The doll was a donation from Faith Alliance Church, a gift meant to bring the 10-year-old comfort when she's in the hospital.
Aurora, a fourth-grader at Attleboro's Hyman Fine Elementary School, was diagnosed with leukemia in January. For the past few weeks, her family has been struggling to keep up with hospital bills, the illness of her dad, Alberto Cruz, and a broken-down truck.
And, because Aurora lives in Attleboro with her father, her two younger sisters, her father's girlfriend, Nadine Miner, and Miner's two children, the family also has to pay for the day-to-day expenses of a seven-person household with the income of just one working parent.
They set up a fundraising account on GoFundMe and started a wristband fundraiser at Aurora's school, but the family hasn't met their $5,000 goal.
So, Attleboro Police Officer Russell Castro stepped in, filing a grant request through Cops for Kids with Cancer, a charity that supports the families of childhood cancer victims run by former Boston police officer Robert Faherty.
The foundation's president was in Attleboro Tuesday to present a $5,000 check to Miner, who's been taking care of Aurora since she was 3 years old.
Dressed in a red jacket and a black striped hat with a few wisps of strawberry blonde hair peaking through, Aurora was all smiles as Faherty gave her a teddy bear, pink shirt, hat, keychain, bumper sticker and Boston police patch, "good for one free arrest," he joked.
In addition, the Attleboro Police Association gave Aurora a tablet, so she can Skype with her mom and grandmother from the hospital.
Miner said she was "extremely grateful" for all the donations.

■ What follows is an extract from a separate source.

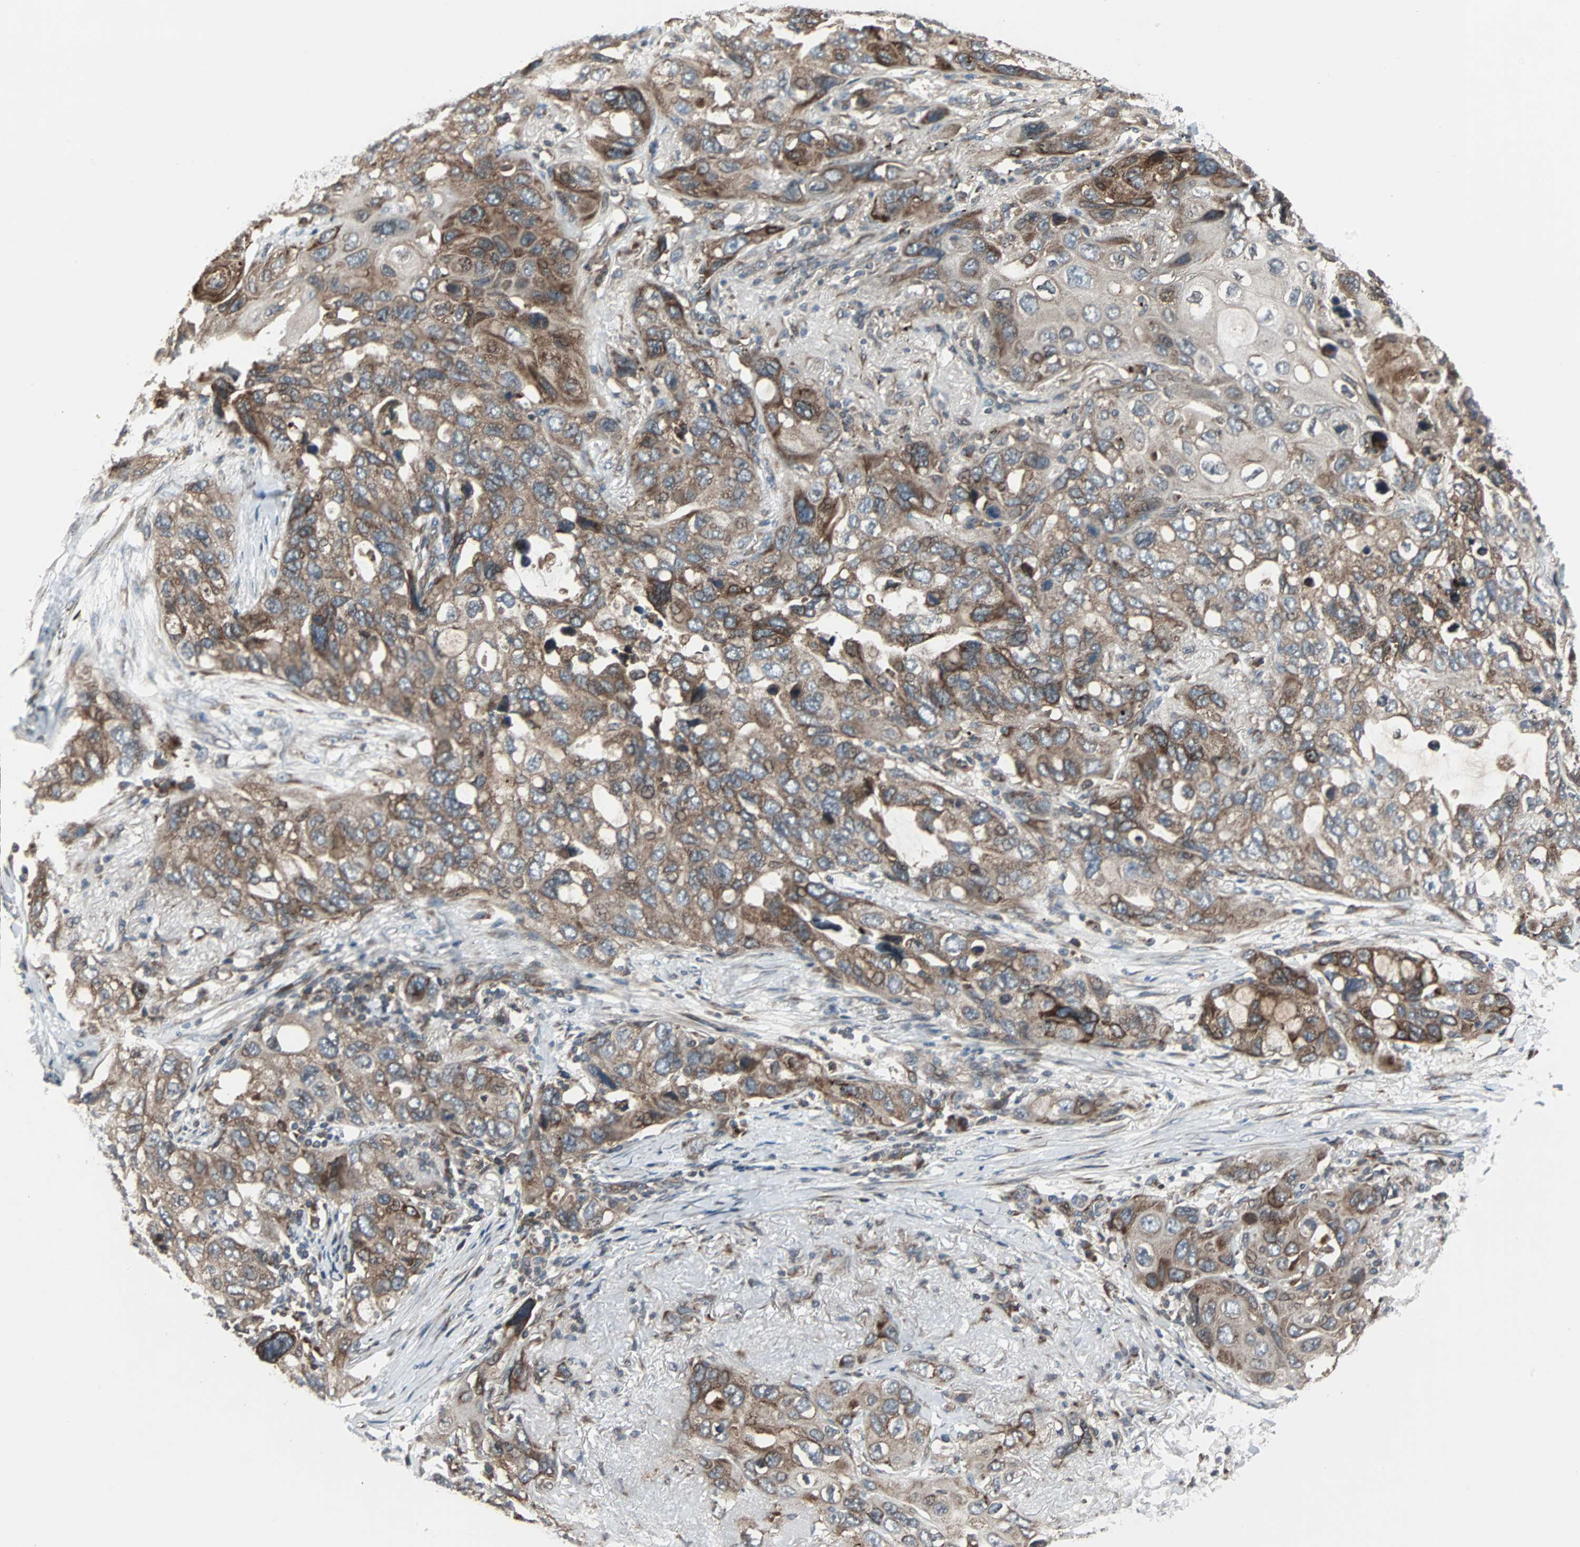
{"staining": {"intensity": "moderate", "quantity": ">75%", "location": "cytoplasmic/membranous"}, "tissue": "lung cancer", "cell_type": "Tumor cells", "image_type": "cancer", "snomed": [{"axis": "morphology", "description": "Squamous cell carcinoma, NOS"}, {"axis": "topography", "description": "Lung"}], "caption": "Immunohistochemical staining of lung cancer exhibits medium levels of moderate cytoplasmic/membranous protein staining in about >75% of tumor cells. Immunohistochemistry stains the protein in brown and the nuclei are stained blue.", "gene": "RAB7A", "patient": {"sex": "female", "age": 73}}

To celebrate, Castro and Jane Cuddy, Aurora's mentor in the Big Brothers Big Sisters program, arranged a party at the police station, complete with pink lemonade and chocolate-mint chip cookies - her favorite. Though she doesn't have much of an appetite nowadays because she's recovering from recent chemotherapy treatments, Aurora likes to bake the cookies with her family when she's up to it, Miner said.
In fact, Aurora's 4-year-old sister, Triniti, announced that she, Aurora and Miner recently made macaroons, while doing laps around the room on a cookie sugar high.

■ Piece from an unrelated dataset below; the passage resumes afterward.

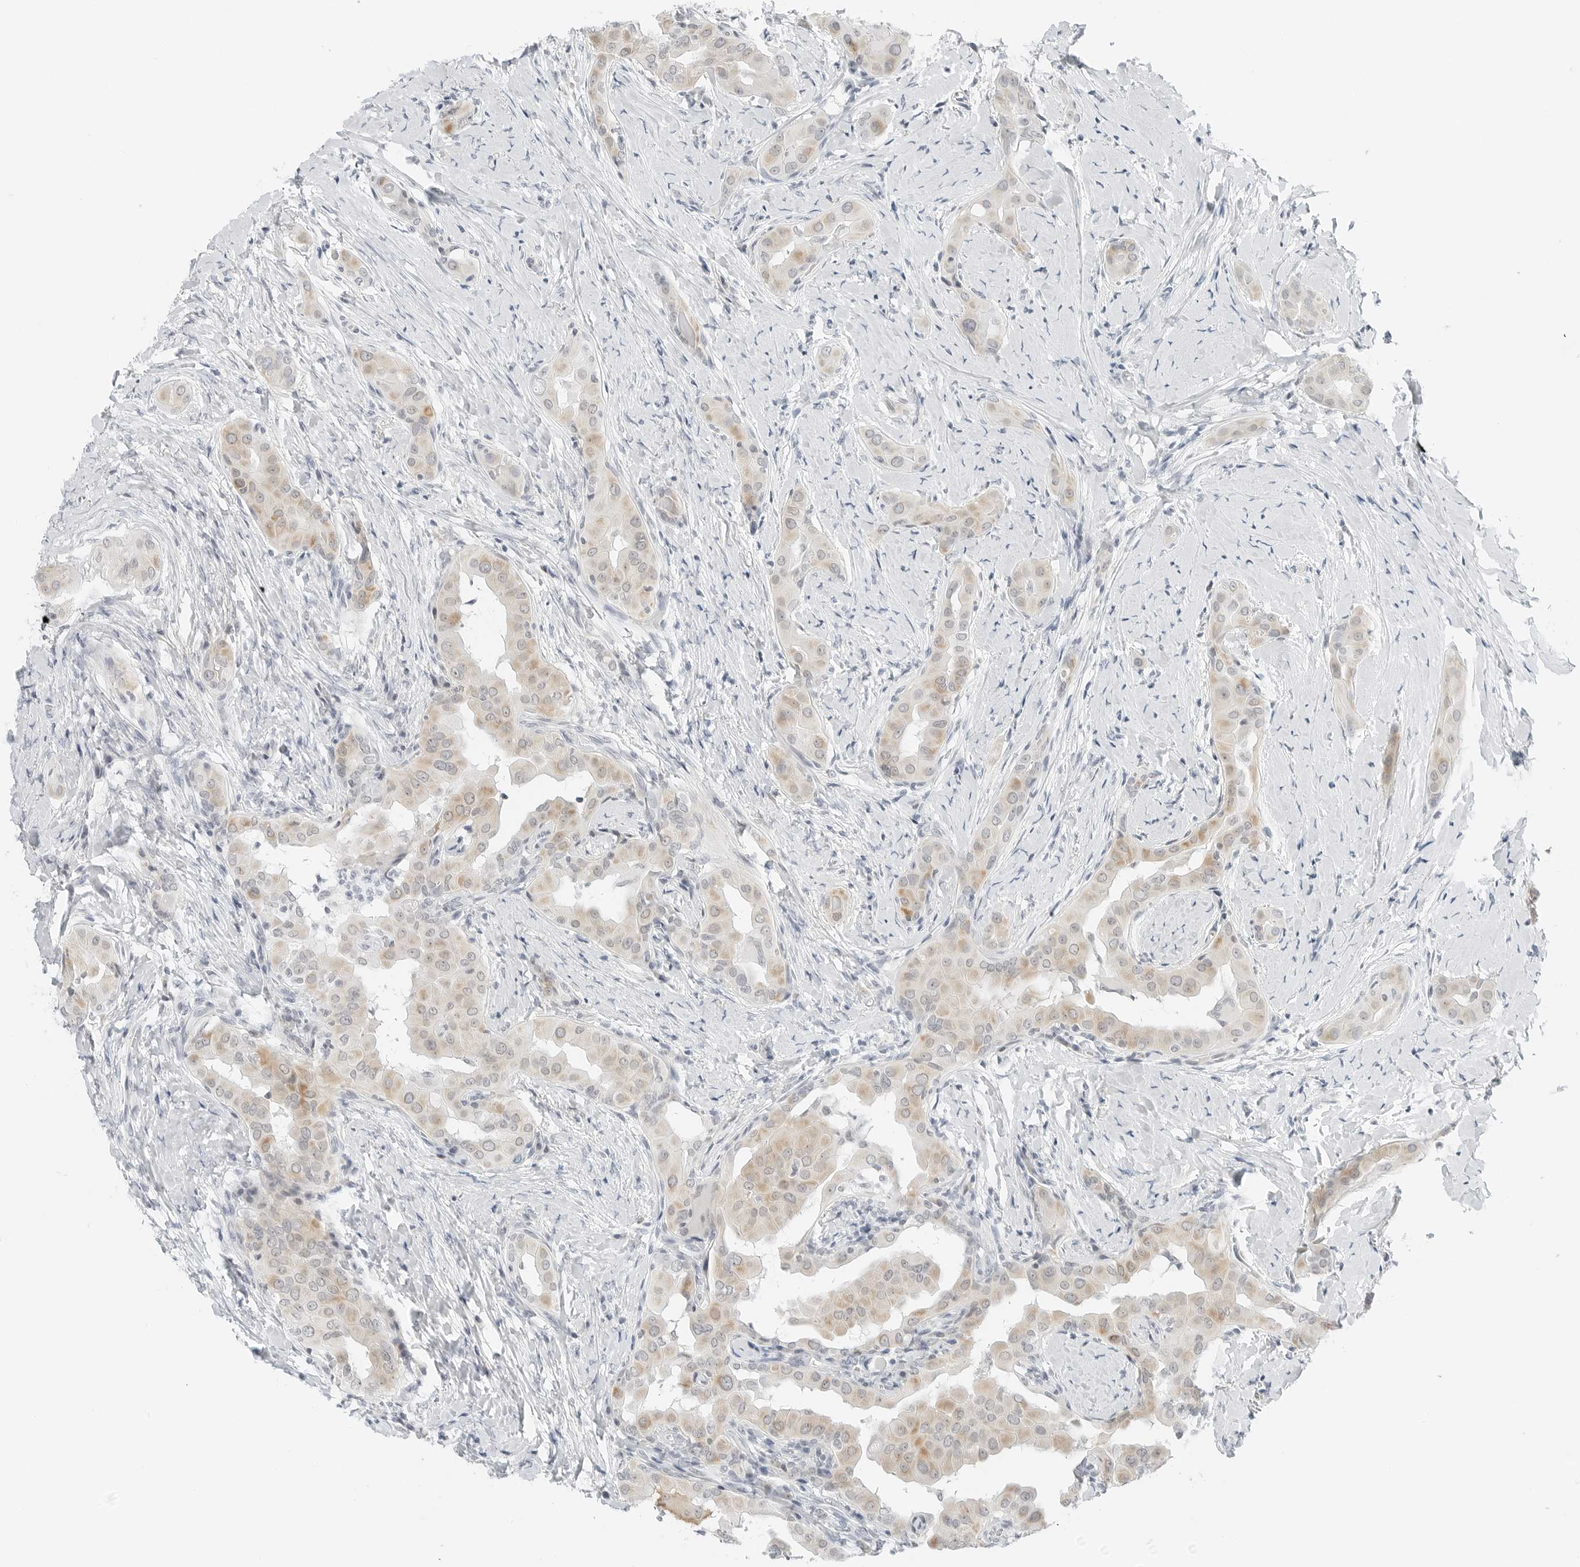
{"staining": {"intensity": "weak", "quantity": "<25%", "location": "cytoplasmic/membranous"}, "tissue": "thyroid cancer", "cell_type": "Tumor cells", "image_type": "cancer", "snomed": [{"axis": "morphology", "description": "Papillary adenocarcinoma, NOS"}, {"axis": "topography", "description": "Thyroid gland"}], "caption": "This is a image of IHC staining of papillary adenocarcinoma (thyroid), which shows no staining in tumor cells.", "gene": "CCSAP", "patient": {"sex": "male", "age": 33}}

Miner explained that Aurora's baking hobby is one of the reasons she's so attached to her favorite doll. The doll is marketed by American Girl as a girl who likes to bake, and even comes complete with a doll-size baking accessory set.
Aurora may get to make cookies again, soon.
Miner said Aurora has been in remission for two weeks, and is preparing to go back to school for a half-day, three days a week. The rest of her time will be spent at Boston Children's Hospital and possibly the Dana-Farber Cancer Institute, if she needs another surgery.
"Our doctors will have to keep testing Aurora over the next two years to make sure nothing comes back," Miner said.
In the meantime, Aurora has her family, a generous community and Grace.